Summer Conference Recap

Bradly Alicea
Orthogonal Research and Education Lab
3 min readJul 23, 2021

This Summer has been quite busy in the Orthogonal Research and Education Lab in terms of conference presentations. The Saturday Morning NeuroSim group has presented at three conferences during the month of June and July: Cultural Evolution Society Conference, the Inverse Generative Social Science Workshop and the Cognitive Offloading Conference. In addition, the Open Science initiative was represented at the NetOpen Satellite Session at Networks 2021. Check out our YouTube channel’s lectures channel and Figshare for most of these talks.

At the Cultural Evolution Society, we were represented by two talks: “Charting the Future of Academic Fields with Cultural Evolutionary Trajectories” (Jesse Parent and Bradly Alicea), and “Examining Cultural Evolution with Contextual Geometric Structures” (Bradly Alicea, Jesse Parent, and Erin Higgs).

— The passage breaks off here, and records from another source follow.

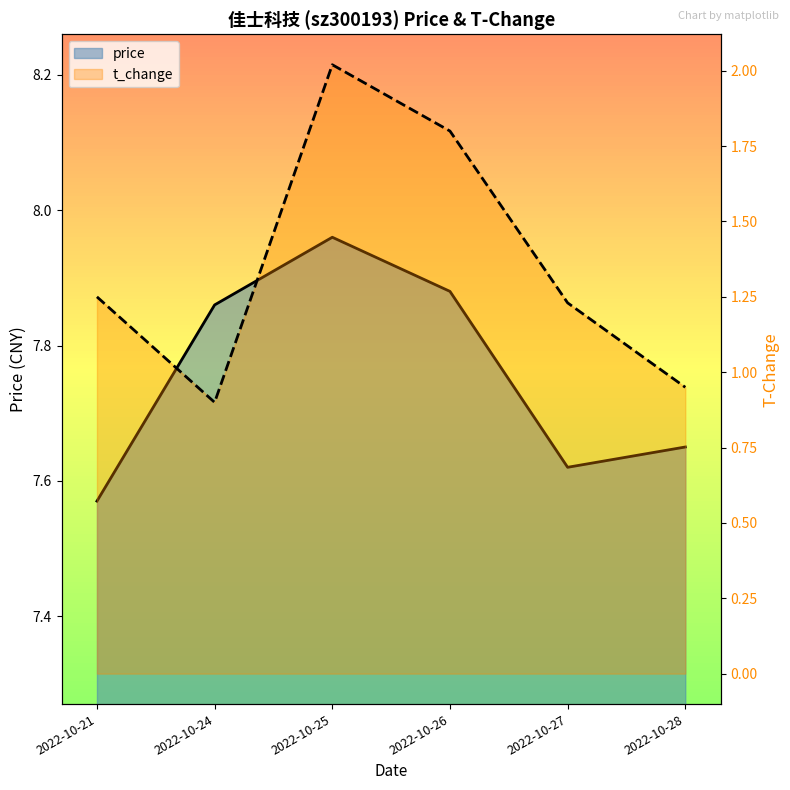

List the series in order of their peak value, highest first.

price, t_change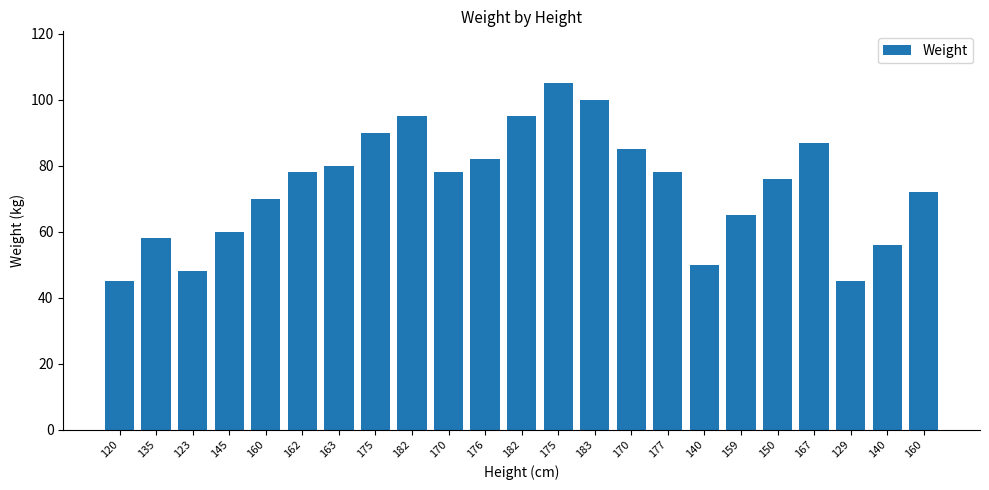

Rank the categories by value from highest to lowest.

175, 183, 182, 182, 175, 167, 170, 176, 163, 162, 170, 177, 150, 160, 160, 159, 145, 135, 140, 140, 123, 120, 129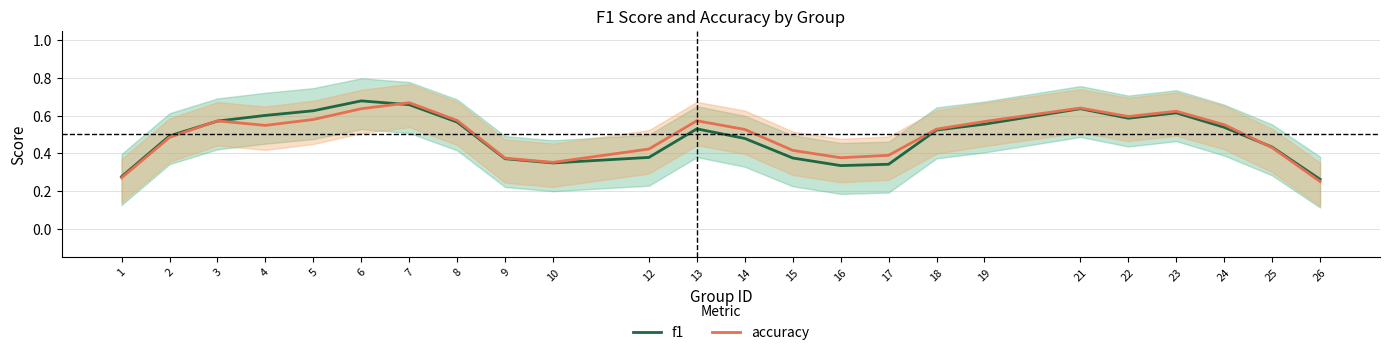

Reading right to left, extract all data points from this chart.

f1: 26=0.3	25=0.4	24=0.5	23=0.6	22=0.6	21=0.6	19=0.6	18=0.5	17=0.3	16=0.3	15=0.4	14=0.5	13=0.5	12=0.4	10=0.3	9=0.4	8=0.6	7=0.7	6=0.7	5=0.6	4=0.6	3=0.6	2=0.5	1=0.3
accuracy: 26=0.2	25=0.4	24=0.6	23=0.6	22=0.6	21=0.6	19=0.6	18=0.5	17=0.4	16=0.4	15=0.4	14=0.5	13=0.6	12=0.4	10=0.4	9=0.4	8=0.6	7=0.7	6=0.6	5=0.6	4=0.5	3=0.6	2=0.5	1=0.3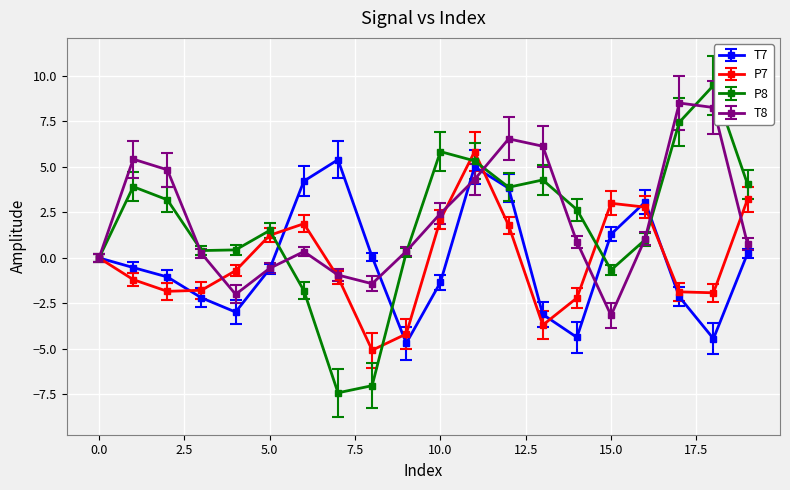

What is the value of the T8 point at the 15th from the left?

0.9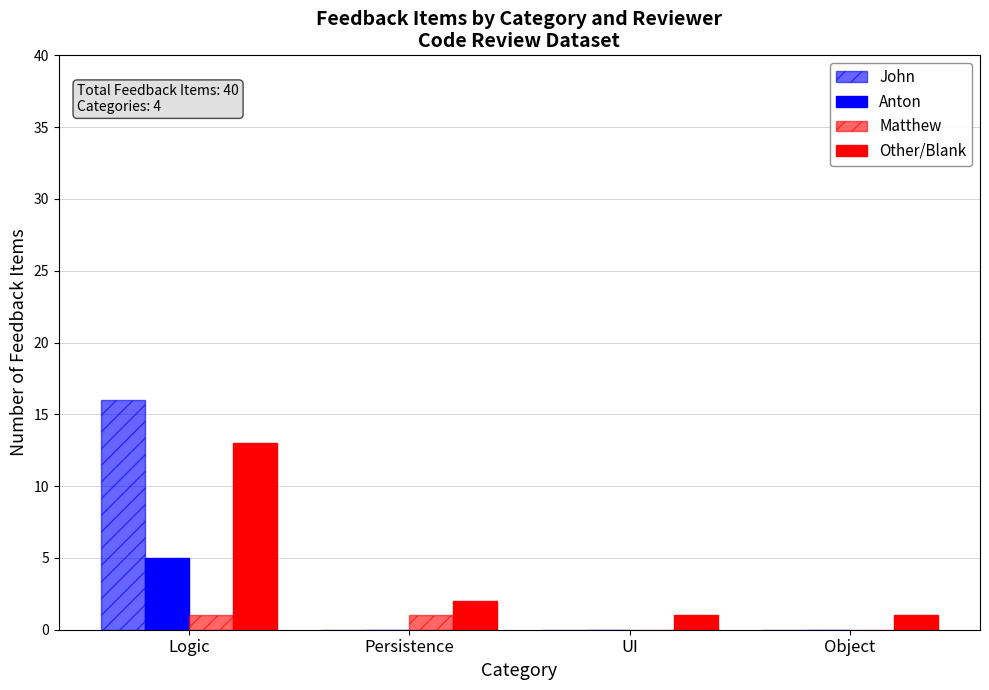

How many distinct data groups are displayed?

4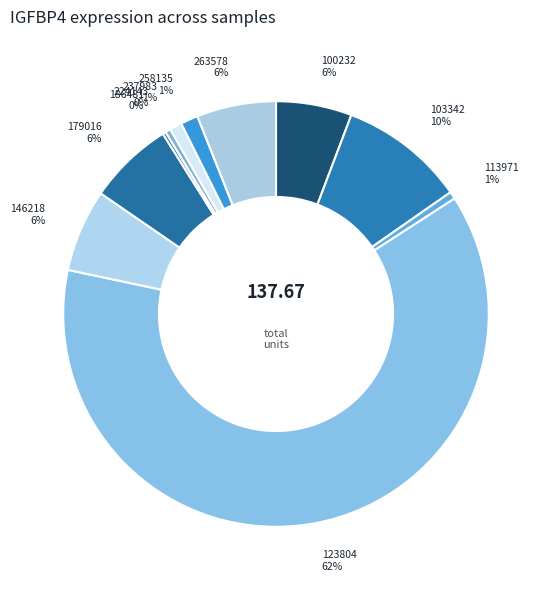

To the nearest percent, what is the difference between the largest and smallest slice percentages?

62%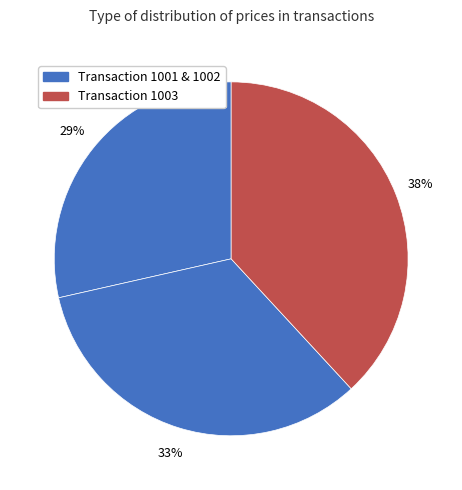

Which category has the smallest portion of the pie?

1001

We also attended the Inverse Generative Social Science Workshop, which features many different types of Agent-based Model (ABM). Our contribution(by Bradly Alicea and Jesse Parent) was called on Meta-brain Models (“Meta-brain Models: biologically complex agent-based models”). While this was not pre-recorded, the slides are available on Figshare.

As part of Networks 2021, Bradly Alicea was able to present to the NetOpen Satellite on network representations of open-source communities, using data from OREL, the OpenWorm Foundation, and the Rokwire Community. This talk (“Network Architectures for Growing Open-source Communities”) draws from our laboratory vision preprint (now on MetaArXiv). Watch this talk on YouTube to get an open networks perspective on our lab’s unique mission.

Finally, Angela Risius, Jesse Parent, and Bradly Alicea represented the Representational Brains and Phenotypes theme at the Cognitive Offloading conference. The talk “A Developmental Model for Intelligence Offloading” argues that developmental agents use a series of tradeoffs to produce embodied adult contents with varying amounts of information encoded in the environment.